How are emerging Asian economies managing energy volatility and subsidies?

Emerging Asian nations are currently relying on short-term fixes such as fuel price caps, work-from-home mandates, and increased coal usage to shield their citizens from volatile energy markets. However, these temporary measures often strain national budgets through heavy subsidies and risk stalling long-term climate goals, according to the authors of the newly released report.

“The energy price swing driven by geopolitics in 2022 prompted economies to implement emergency fiscal measures, such as subsidies to cushion short-term price shocks,” the report states. It also highlights that “Thailand has announced a price cap on diesel for 15 days” to manage the immediate impact of the crisis.

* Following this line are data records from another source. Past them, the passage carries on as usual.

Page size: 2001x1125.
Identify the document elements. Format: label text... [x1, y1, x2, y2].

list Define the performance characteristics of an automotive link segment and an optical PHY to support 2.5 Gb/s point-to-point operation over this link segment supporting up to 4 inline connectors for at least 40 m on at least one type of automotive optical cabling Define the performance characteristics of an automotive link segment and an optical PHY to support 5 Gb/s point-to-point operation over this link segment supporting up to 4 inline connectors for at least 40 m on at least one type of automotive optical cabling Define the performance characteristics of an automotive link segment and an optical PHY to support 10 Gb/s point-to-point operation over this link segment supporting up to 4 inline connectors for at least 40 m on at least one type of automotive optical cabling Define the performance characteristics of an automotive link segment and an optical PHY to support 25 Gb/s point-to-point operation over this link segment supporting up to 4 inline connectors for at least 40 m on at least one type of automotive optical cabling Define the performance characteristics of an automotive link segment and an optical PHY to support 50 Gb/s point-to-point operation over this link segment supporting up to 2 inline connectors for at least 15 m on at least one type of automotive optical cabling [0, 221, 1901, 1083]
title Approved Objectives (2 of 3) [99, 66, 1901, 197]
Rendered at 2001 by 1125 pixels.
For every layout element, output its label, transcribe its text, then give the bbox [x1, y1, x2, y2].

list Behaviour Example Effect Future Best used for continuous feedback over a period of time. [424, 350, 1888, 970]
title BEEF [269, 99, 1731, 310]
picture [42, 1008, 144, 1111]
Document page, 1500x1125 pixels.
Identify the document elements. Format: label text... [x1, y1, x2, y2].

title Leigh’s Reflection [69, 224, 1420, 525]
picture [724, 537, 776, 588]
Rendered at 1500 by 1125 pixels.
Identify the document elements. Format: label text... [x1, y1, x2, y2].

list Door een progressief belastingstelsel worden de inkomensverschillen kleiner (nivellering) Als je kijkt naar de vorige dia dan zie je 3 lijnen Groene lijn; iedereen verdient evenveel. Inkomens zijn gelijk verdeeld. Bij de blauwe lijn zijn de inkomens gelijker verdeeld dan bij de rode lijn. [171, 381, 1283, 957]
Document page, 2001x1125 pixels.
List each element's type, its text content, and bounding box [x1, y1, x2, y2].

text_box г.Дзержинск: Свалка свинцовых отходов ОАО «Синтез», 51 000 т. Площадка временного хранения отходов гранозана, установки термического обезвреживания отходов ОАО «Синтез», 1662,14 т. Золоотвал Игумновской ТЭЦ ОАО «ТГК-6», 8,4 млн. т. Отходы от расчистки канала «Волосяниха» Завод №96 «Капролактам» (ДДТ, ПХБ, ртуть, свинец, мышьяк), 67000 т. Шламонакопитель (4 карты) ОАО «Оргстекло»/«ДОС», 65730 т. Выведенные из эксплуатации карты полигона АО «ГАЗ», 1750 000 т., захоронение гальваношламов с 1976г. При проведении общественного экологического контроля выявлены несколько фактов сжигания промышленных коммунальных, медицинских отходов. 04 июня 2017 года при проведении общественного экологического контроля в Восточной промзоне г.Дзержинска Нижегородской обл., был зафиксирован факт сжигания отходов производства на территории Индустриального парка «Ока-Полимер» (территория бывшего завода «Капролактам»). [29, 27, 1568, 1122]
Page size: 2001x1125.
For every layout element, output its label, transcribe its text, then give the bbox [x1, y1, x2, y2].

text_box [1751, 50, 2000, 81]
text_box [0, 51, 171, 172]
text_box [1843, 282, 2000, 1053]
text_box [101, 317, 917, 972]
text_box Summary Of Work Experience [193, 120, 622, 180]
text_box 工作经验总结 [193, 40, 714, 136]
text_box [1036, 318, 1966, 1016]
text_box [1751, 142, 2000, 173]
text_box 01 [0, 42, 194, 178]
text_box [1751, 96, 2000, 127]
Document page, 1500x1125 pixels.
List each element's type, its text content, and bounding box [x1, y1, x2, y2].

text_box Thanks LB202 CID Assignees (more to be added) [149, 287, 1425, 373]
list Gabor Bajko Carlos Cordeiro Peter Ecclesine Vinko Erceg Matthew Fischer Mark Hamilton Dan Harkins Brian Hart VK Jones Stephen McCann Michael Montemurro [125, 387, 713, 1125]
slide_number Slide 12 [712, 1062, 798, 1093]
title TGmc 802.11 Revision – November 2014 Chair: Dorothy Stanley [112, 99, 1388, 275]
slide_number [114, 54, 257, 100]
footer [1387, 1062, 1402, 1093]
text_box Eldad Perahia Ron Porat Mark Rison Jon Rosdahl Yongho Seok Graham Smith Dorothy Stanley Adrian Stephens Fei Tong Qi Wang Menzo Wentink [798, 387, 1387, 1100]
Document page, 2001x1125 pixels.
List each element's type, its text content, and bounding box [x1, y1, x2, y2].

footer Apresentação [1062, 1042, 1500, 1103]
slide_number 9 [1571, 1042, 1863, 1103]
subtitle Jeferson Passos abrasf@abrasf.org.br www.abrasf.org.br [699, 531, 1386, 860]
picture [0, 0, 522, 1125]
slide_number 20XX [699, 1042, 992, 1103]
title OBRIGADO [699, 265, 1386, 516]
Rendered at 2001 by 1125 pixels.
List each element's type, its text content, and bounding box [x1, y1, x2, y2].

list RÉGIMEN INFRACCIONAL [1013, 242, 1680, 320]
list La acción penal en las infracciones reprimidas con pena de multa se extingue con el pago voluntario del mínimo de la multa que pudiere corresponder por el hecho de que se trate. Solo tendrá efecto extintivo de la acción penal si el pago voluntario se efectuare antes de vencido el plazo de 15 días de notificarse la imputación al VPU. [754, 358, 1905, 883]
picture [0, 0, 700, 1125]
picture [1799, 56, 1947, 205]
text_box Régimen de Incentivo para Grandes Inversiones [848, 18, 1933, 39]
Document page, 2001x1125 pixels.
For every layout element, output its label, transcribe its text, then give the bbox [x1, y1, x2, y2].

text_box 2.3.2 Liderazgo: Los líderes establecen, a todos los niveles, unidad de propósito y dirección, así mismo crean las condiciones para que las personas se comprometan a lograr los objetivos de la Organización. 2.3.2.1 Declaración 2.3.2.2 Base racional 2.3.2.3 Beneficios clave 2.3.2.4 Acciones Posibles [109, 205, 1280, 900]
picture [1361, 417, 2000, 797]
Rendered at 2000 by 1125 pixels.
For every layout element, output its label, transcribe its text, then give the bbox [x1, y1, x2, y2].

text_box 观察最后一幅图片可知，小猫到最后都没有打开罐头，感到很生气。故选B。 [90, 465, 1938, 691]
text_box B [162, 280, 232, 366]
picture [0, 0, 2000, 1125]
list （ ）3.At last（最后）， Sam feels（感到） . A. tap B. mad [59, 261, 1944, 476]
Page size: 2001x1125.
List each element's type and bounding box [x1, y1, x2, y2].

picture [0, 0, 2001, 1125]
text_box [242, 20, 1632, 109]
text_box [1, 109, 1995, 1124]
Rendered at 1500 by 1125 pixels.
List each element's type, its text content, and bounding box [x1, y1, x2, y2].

In simple terms, when the cost of oil and gas suddenly jumps because of global conflicts, governments in countries like Thailand and the Philippines step in to keep prices low for their people. They do this by paying for part of the fuel costs themselves or by encouraging people to stay home so they use less gasoline. While this helps families in the short run, it costs the government a lot of money and sometimes forces them to burn more polluting coal to keep the lights on, which can lead to even bigger financial and environmental problems later.

The report “Overcoming fossil lock-in is pivotal for Asia to buffer against energy shocks” was published by the UK-based energy think tank Ember on March 23, 2026. Authored by senior energy analysts Dinita Setyawati and Muyi Yang, the briefing explores how recent geopolitical conflicts are exposing the vulnerability of Asian economies to fossil fuel price volatility and supply disruptions.